School of Materials Science & Engineering, Beijing Institute of Fashion Technology, Beijing 100029, PR China.
Zhejiang Provincial Key Laboratory of Applied Enzymology, Yangtze Delta Region Institute of Tsinghua University, Jiaxing 314006, PR China.
Int J Biol Macromol. 2017 Aug;101:32-39. doi: 10.1016/j.ijbiomac.2017.03.072. Epub 2017 Mar 18.
The α-glucosidase inhibitor is of interest to researchers due to its association with type-2 diabetes treatment. Hesperetin is a flavonoid with natural antioxidant properties. This paper presents an evaluation on the effects of hesperetin on α-glucosidase via inhibitory kinetics using a Molecular Dynamics (MD) simulation integration method. Due to the antioxidant properties of hesperetin, it reversibly inhibits α-glucosidase in a slope-parabolic mixed-type manner (IC=0.38±0.05mM; K=0.23±0.01mM), accompanied by tertiary structural changes. Based on computational MD and docking simulations, two hesperetin rings interact with several residues near the active site on the α-glucosidase, such as Lys155, Asn241, Glu304, Pro309, Phe311 and Arg312. This study provides insight into the inhibition of α-glucosidase by binding hesperetin onto active site residues and accompanying structural changes. Hesperetin presents as a potential agent for treating α-glucosidase-associated type-2 diabetes based on its α-glucosidase-inhibiting effect and its potential as a natural antioxidant.

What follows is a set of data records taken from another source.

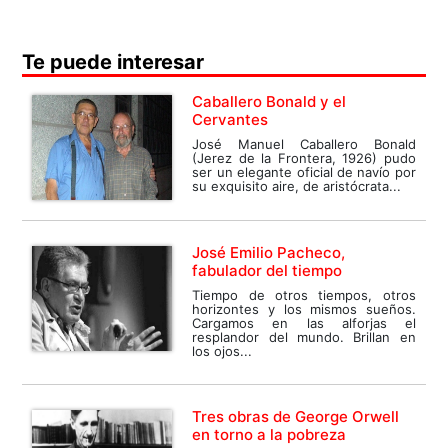
Te puede interesar
Caballero Bonald y el
Cervantes
José Manuel Caballero Bonald
(Jerez de la Frontera, 1926) pudo
ser un elegante oficial de navío por
su exquisito aire, de aristócrata...
José Emilio Pacheco,
fabulador del tiempo
Tiempo de otros tiempos, otros
horizontes y los mismos sueños.
Cargamos en las alforjas el
resplandor del mundo. Brillan en
los ojos...
Tres obras de George Orwell
en torno a la pobreza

α-葡萄糖苷酶抑制剂因其与 2 型糖尿病治疗的相关性而引起研究人员的关注。橙皮素是一种具有天然抗氧化特性的类黄酮。本文通过分子动力学(MD)模拟整合方法,对橙皮素通过抑制动力学对 α-葡萄糖苷酶的影响进行了评估。由于橙皮素的抗氧化特性,它以斜率抛物线混合抑制型(IC=0.38±0.05mM;K=0.23±0.01mM)可逆地抑制 α-葡萄糖苷酶,同时伴随着三级结构的变化。基于计算 MD 和对接模拟,橙皮素的两个环与 α-葡萄糖苷酶活性部位附近的几个残基相互作用,如 Lys155、Asn241、Glu304、Pro309、Phe311 和 Arg312。这项研究提供了对橙皮素结合到活性部位残基并伴随结构变化抑制 α-葡萄糖苷酶的深入了解。橙皮素具有抑制 α-葡萄糖苷酶的作用,同时也具有天然抗氧化剂的潜力,因此有望成为治疗与 α-葡萄糖苷酶相关的 2 型糖尿病的潜在药物。